We’ve got a post on understanding what eco-grief is and what we can do with that experience, but for many people, climate change loss is still an abstract concept. To understand it, hearing from people on the frontlines of climate change, seeing their homes, favorite places, and research subjects disappear from the planet, can help put eco-grief and climate anxiety in context. During lockdown in Toronto, your Guide did a lot of podcast listening and below you’ll find links to the best podcast episodes on eco-grief, as well as one podcast episode from Radiolab that isn’t explicitly on eco-grief, but explores a fascinating, hopeful story of a scientific researcher trying to save the world, when nobody was listening, but then succeeding in the end. Check them out:
BBC Discovery: Ecological Grief
This is an excellent podcast episode to start with for understanding eco-grief because it’s comprised of three first-hand explorations of people and communities sharing about the natural beauty, cultural practices, and biological diversity already lost.
Click here to listen. 27 minutes.
The episode refers to a letter, published in the journal Science, written by Timothy Gordon, Andrew Radford, and Stephen Simpson, about the grief researchers are experiencing as their life’s work is killed off by climate change. You can read the letter here: Grieving environmental scientists need support
The Takeaway – Ecological Grief: a Barely Understood Consequence of Climate Change
Dr. Jennifer Atkinson shares about her experience as a climate educator and professor working with college students struggling to deal with anxiety about climate change.
Click here for The Takeaway’s website. 16 minutes. Or listen here:
Facing It – Eco Grief: Our Greatest Ally?
Dr. Jennifer Atkinson shares about her experience as a climate educator and professor working with college students struggling to deal with anxiety about climate change. I really appreciate that she points out grief and hope are not mutually exclusive. We can grieve and we can take action.

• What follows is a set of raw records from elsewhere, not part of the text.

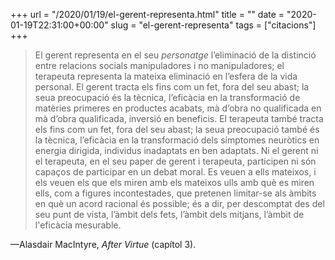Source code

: +++
url = "/2020/01/19/el-gerent-representa.html"
title = ""
date = "2020-01-19T22:31:00+00:00"
slug = "el-gerent-representa"
tags = ["citacions"]
+++

> El gerent representa en el seu *personatge* l’eliminació de la distinció entre relacions socials manipuladores i no manipuladores; el terapeuta representa la mateixa eliminació en l’esfera de la vida personal. El gerent tracta els fins com un fet, fora del seu abast; la seua preocupació és la tècnica, l’eficàcia en la transformació de matèries primeres en productes acabats, mà d’obra no qualificada en mà d’obra qualificada, inversió en beneficis. El terapeuta també tracta els fins com un fet, fora del seu abast; la seua preocupació també és la tècnica, l’eficàcia en la transformació dels símptomes neuròtics en energia dirigida, individus inadaptats en ben adaptats. Ni el gerent ni el terapeuta, en el seu paper de gerent i terapeuta, participen ni són capaços de participar en un debat moral. Es veuen a ells mateixos, i els veuen els que els miren amb els mateixos ulls amb què es miren ells, com a figures incontestades, que pretenen limitar-se als àmbits en què un acord racional és possible; és a dir, per descomptat des del seu punt de vista, l’àmbit dels fets, l’àmbit dels mitjans, l’àmbit de l'eficàcia mesurable.

—Alasdair MacIntyre, *After Virtue* (capítol 3).
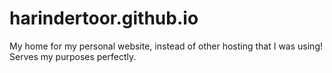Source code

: harindertoor.github.io
======================

My home for my personal website, instead of other hosting that I was using! Serves my purposes perfectly.
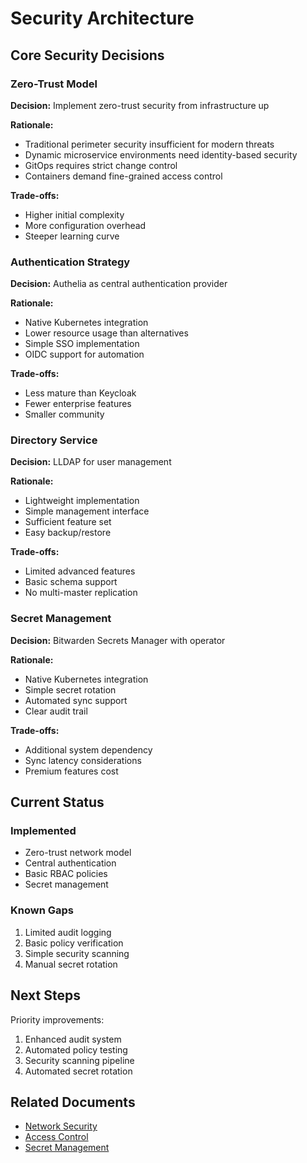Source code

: # Security Architecture

## Core Security Decisions

### Zero-Trust Model

**Decision:** Implement zero-trust security from infrastructure up

**Rationale:**

- Traditional perimeter security insufficient for modern threats
- Dynamic microservice environments need identity-based security
- GitOps requires strict change control
- Containers demand fine-grained access control

**Trade-offs:**

- Higher initial complexity
- More configuration overhead
- Steeper learning curve

### Authentication Strategy

**Decision:** Authelia as central authentication provider

**Rationale:**

- Native Kubernetes integration
- Lower resource usage than alternatives
- Simple SSO implementation
- OIDC support for automation

**Trade-offs:**

- Less mature than Keycloak
- Fewer enterprise features
- Smaller community

### Directory Service

**Decision:** LLDAP for user management

**Rationale:**

- Lightweight implementation
- Simple management interface
- Sufficient feature set
- Easy backup/restore

**Trade-offs:**

- Limited advanced features
- Basic schema support
- No multi-master replication

### Secret Management

**Decision:** Bitwarden Secrets Manager with operator

**Rationale:**

- Native Kubernetes integration
- Simple secret rotation
- Automated sync support
- Clear audit trail

**Trade-offs:**

- Additional system dependency
- Sync latency considerations
- Premium features cost

## Current Status

### Implemented

- Zero-trust network model
- Central authentication
- Basic RBAC policies
- Secret management

### Known Gaps

1. Limited audit logging
2. Basic policy verification
3. Simple security scanning
4. Manual secret rotation

## Next Steps

Priority improvements:

1. Enhanced audit system
2. Automated policy testing
3. Security scanning pipeline
4. Automated secret rotation

## Related Documents

- [Network Security](../networking/policies.md)
- [Access Control](rbac.md)
- [Secret Management](secrets.md)
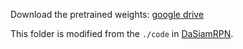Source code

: Download the pretrained weights: [google drive](https://drive.google.com/file/d/1cyxKQY8ELRHTyvMW1SFHVDLrTtla8tLp/view?usp=sharing)

This folder is modified from the `./code` in [DaSiamRPN](https://github.com/foolwood/DaSiamRPN).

Listen here on TuneIn. 17 minutes. Or listen here:
Outrage + Optimism – Dealing with Climate Grief with Luisa Neubauer
After the previous podcasts episodes on the tangible experiences of climate change loss and eco-grief, you might be wondering what we do with this information (and pain). That’s where activists/leaders/phenomenal communicators like Luisa Neubauer come in. There’s a useful discussion of the loneliness and neglect young people feel when they see older generations purposefully creating a terrible climate crisis for them. But you will also walk away from this feeling energized by Neubauer.
Luisa’s interview begins around the 4 minute mark.

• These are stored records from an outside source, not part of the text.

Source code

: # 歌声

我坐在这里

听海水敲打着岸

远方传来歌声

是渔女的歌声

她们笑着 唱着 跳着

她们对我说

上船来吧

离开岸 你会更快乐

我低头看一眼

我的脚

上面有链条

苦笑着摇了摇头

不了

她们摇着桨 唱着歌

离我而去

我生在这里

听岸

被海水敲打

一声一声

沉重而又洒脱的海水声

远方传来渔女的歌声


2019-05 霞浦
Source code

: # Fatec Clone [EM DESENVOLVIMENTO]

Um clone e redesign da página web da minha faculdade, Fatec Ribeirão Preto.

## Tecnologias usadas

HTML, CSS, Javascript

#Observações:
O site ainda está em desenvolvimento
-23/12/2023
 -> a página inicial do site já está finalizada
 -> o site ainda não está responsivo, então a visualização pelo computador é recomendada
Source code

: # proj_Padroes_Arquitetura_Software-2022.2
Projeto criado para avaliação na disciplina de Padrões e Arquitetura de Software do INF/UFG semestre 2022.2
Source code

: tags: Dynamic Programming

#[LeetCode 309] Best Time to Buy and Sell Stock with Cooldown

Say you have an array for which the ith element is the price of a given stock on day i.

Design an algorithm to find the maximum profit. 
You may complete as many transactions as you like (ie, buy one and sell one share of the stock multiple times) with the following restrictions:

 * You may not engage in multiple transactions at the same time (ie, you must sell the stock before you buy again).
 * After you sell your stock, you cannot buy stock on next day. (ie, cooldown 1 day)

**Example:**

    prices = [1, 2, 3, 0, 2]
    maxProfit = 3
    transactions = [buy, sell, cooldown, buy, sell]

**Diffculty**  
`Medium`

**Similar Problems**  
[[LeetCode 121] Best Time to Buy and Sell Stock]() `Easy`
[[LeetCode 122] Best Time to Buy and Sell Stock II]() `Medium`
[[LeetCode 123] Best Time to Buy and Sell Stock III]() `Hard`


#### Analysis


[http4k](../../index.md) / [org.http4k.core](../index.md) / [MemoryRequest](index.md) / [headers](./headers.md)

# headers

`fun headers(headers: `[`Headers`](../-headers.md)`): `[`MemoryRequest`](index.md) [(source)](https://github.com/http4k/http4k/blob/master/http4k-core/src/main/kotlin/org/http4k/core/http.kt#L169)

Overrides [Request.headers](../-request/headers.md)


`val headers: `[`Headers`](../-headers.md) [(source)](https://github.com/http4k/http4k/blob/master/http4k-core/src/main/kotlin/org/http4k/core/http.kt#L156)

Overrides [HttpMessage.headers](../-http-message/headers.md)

Listen on the Outrage + Optimism website here. 47 minutes. Or listen here:
Radiolab: Heavy Metal
Have you ever wondered how we ditched lead paint and leaded oil and lead in basically everything? This podcast episode is the journey of scientist Clair Patterson discovering lead in everything and then convincing billion dollar industries and government they had to get rid of it. One of my favorite moments from the episode is when a committee has accepted they’ll need to implement some curbs on lead, they’re finally engaging with Clair Patterson, and they’re asking what the acceptable amount of lead is in products. And they just can’t wrap their heads around his answer: None. None is the acceptable amount of lead. It’s easy to see the parallels with where we are now on climate change and fossil fuel reduction. But the great news is, humanity actually did move from wanting only to reduce lead, to getting rid of it entirely.